Available data:
_ _ _ _

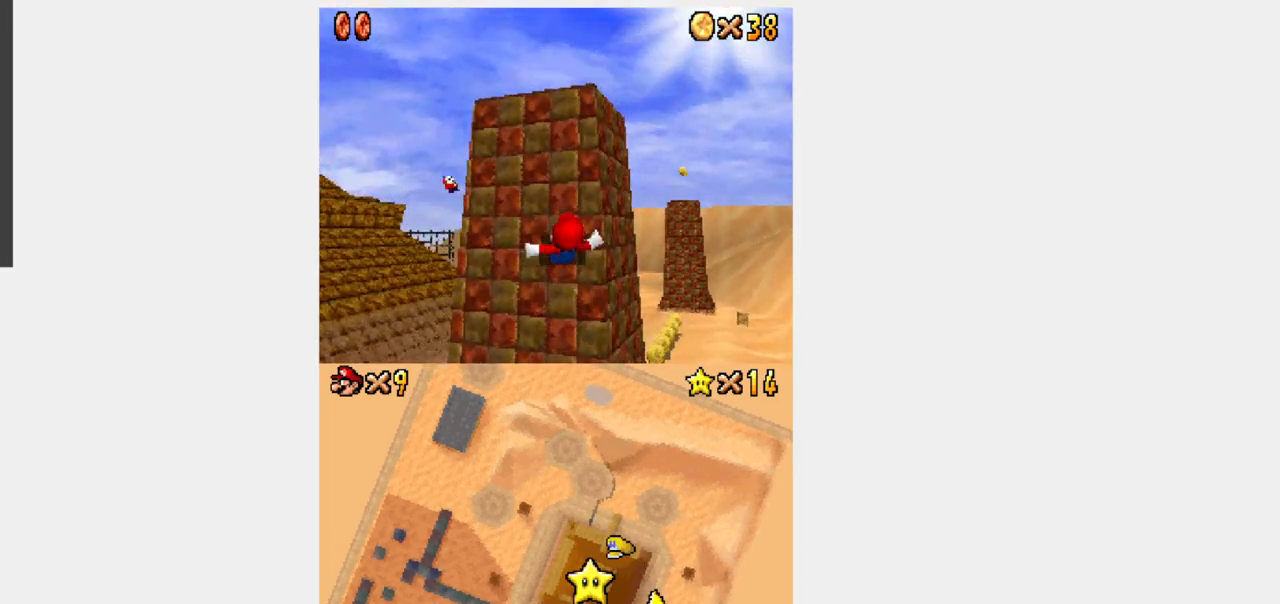
Gameplay with a controller (Nintendo layout); each line is a JSON object with the inputs held at the frame after it. "events" lists button and stick changes between this image and that frame as [ms after this image, input, new state], when the widget could be followed in between. Not read: L3 R3.
{"buttons": ["Y", "DPAD_UP", "DPAD_RIGHT"], "events": [[267, "DPAD_RIGHT", "down"], [367, "DPAD_UP", "up"], [450, "DPAD_UP", "down"]]}
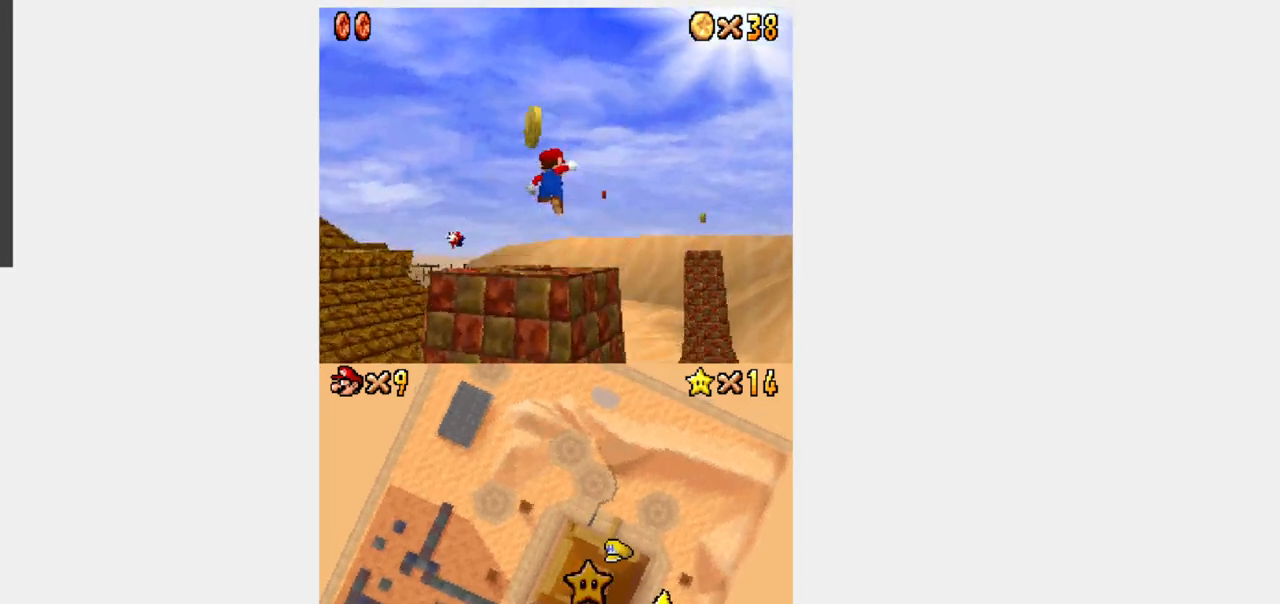
{"buttons": ["Y", "DPAD_UP", "DPAD_RIGHT"], "events": []}
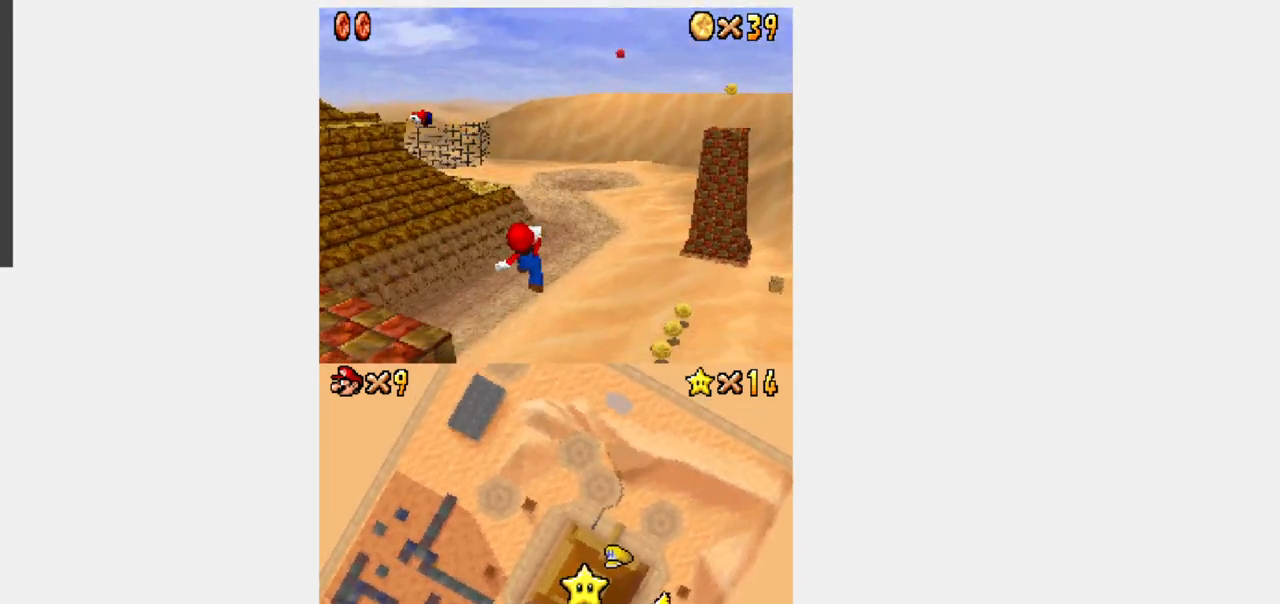
{"buttons": ["A", "B", "DPAD_UP"], "events": [[233, "B", "down"], [250, "DPAD_RIGHT", "up"], [317, "Y", "up"], [350, "A", "down"]]}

_ _ _ _

Instructions for the task: Considering only the data above, return the lines in which "down" occurs.

Exercise output:
{"buttons": ["Y", "DPAD_UP", "DPAD_RIGHT"], "events": [[267, "DPAD_RIGHT", "down"], [367, "DPAD_UP", "up"], [450, "DPAD_UP", "down"]]}
{"buttons": ["A", "B", "DPAD_UP"], "events": [[233, "B", "down"], [250, "DPAD_RIGHT", "up"], [317, "Y", "up"], [350, "A", "down"]]}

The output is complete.